I see followers looking at my post on the status of my book Time is DNA. It’s been done for two years. I hope my followers have it by now so that possibly you can look at my posts more closely. Just go to my Home page SEARCH box and search on Authors, Lisa K Townsend, or Books.
I’m currently working on The Tones of Creation. Not sure when that will be done.
I have published four books on Amazon. Just type in my name Lisa K Townsend and include the middle initial and they will come up. I put years of work into all of these books.
Healer, The Role of Intuition in the Scientific Method, Everyday Intuition, and Time is DNA. I don’t write romantic novels. LOL. I do write prose though that gets a bit hot. My next book will be The Tones of Creation which you can search on the Home Page as well. I just posted on it on January 22, 2023.
There is also a “books for sale” tab on my home page.
I’ve just added a donation button to the bottom of the homepage on the right for anyone so inclined. Just scroll down on this page. I spend at least 2 hours a day or more on this blog and I do it for my followers. I do not have the subsidy of a mate and make a modest income in my holistic business.
My passion and mission on this planet are to bring empowerment and enlightenment about our bodies to humans. In light of the ongoing onslaught against humans in politics and sickcare, I feel this blog brings a bit of information that can help you go the other way and have a better mind and body.
These are my four books for sale. The newest one is on the left. I really like all of these books. The third one includes the fascinating letter from Einstein to Roosevelt before the atomic bomb was built by the Manhattan Project. The fourth book, Healer has documentation of the crazy synchronicity around the death of my son’s father, my ex-husband and my fiance. I had finished the book and my editor asked me to include all of those events in it so they are at the end. Healer means I have healed myself, not that I heal others. I talk about we can all be healers our ourselves.

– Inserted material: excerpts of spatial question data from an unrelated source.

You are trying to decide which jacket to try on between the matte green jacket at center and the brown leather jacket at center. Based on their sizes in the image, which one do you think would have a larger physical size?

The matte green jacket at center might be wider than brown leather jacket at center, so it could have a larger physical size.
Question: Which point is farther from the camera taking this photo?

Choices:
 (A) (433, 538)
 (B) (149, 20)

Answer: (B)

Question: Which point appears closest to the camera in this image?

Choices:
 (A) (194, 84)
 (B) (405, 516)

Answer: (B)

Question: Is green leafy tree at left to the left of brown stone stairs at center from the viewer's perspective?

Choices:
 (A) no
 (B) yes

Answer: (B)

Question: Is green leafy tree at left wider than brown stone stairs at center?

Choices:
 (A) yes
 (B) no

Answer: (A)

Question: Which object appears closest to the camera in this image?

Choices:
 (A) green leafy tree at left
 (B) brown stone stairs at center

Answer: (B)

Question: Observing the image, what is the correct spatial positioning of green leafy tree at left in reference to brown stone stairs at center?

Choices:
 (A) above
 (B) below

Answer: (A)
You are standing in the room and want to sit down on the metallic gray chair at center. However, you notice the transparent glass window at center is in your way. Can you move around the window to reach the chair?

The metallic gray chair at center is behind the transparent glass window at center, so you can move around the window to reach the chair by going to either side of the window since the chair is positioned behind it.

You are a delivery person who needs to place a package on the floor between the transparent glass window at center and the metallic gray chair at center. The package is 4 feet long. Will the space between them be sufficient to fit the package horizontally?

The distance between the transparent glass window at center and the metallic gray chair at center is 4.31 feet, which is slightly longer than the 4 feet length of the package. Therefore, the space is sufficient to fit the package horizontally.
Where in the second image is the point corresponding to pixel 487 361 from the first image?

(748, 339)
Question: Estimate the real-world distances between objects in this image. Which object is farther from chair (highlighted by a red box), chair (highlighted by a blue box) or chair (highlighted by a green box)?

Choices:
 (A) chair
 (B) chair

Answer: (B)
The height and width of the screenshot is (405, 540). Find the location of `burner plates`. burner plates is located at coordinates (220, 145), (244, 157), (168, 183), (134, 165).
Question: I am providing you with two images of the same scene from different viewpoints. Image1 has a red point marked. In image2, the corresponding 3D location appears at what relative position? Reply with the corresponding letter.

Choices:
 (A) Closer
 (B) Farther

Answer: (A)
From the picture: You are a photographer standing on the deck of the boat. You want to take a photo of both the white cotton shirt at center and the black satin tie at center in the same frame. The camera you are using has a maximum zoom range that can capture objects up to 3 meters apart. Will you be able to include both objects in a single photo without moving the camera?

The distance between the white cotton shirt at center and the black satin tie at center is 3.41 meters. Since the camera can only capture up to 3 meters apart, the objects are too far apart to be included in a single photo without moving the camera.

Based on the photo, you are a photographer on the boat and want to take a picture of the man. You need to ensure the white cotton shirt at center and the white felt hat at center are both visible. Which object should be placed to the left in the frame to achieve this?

The easiest way to buy them is from Amazon. Just search on my name, Lisa K. Townsend and they will all come up.
Wow. I originally posted this on 1/22/21. So it was going on then also.
Some people who have subscribed are not getting email notices. And not as many people are responding to my posts.
I have a clue as to what that could be if it’s an organic reason. Never the less, email me if there is an issue and you want to see these posts. I post multiple things daily. You should be getting email notices if you’ve subscribed.
That’s a lot of writing but I love it. I only changed my subject matter once, about a year ago. Before I blogged on DNA as Time I was focused on Intuition, The Higher Mind and Relationships. You can click on all of those categories if you prefer that subject matter to Mayan. They are all still on here under the tab Blog posts on the Home page.
I also have a blog at https://deeptissuetherapygr.com. That is my business blog and has always been about holistic medicine, the muscles, and Reiki. I have a small business here in Grand Rapids that does pretty well! I’ve been doing it professionally since 2002.
I hope you keep following both of them and feel free to comment.
Does the life inside my head, when I’m not writing, count as my Life?
Or do I have to go outside and be around people to observe and participate in that stuff in between writing for that to count as my Life?
Or does the time I’m just being empty-headed, doing and thinking nothing and not writing count as my Life?
I think it all counts. Thoughtforms tend to be phantasms but they’re really not ya know. The preponderance is on the action in our society but it’s not that way for writers. Thought forms are picked up by the mind and manifested into the cells of the body.
When the sky is gray, like today, or it’s snowing, all of nature brings a variation that causes lip licking and nose blowing with a temperamental euphoria that distinctly tastes like the air. I love the smell of the crisp air in Michigan winter. This is my life in between writing.
I just want to drink my Earl Grey tea and sit in my chair writing my latest musing. When my mind is swirling, my body won’t.
For now, watching the rhythmic drips from my roof out my window will do.
I roll around in my warm bed by myself like a dulcet silken bag of potential poetry spoken into an imaginary lovers ear. Or I could sing to him. I haven’t had that opportunity yet.
I’m happy…really. It’s abundant, nurturing, warm, and close to the earth.
I find the peacefulness of being by myself in a relationship with myself to be magical. I can surf the waves of words that sit below my navel and bring them up into my stomach to digest with my breakfast, then into my heart where my son, cute animals and gentle firemen reside and express it through the voice in my fingers.
Put me on a secure raft in some warm tropical waters and that’s where I am.
Sure, I have to cook, chew my food, do the dishes and take out the trash, but that is atmospheric seasoning to where my percipience is really focused.
My perception is in my body which is still feeling the dream I had last night like a crab secure in its loose-fitting, restful shell.
Only the inspiration of a local tree could suggest I stand up and walk out the door made from it’s relation. The trees get used and splintered for our delight with the fantasy of solid things. My world is really liquid, empty space full of potential.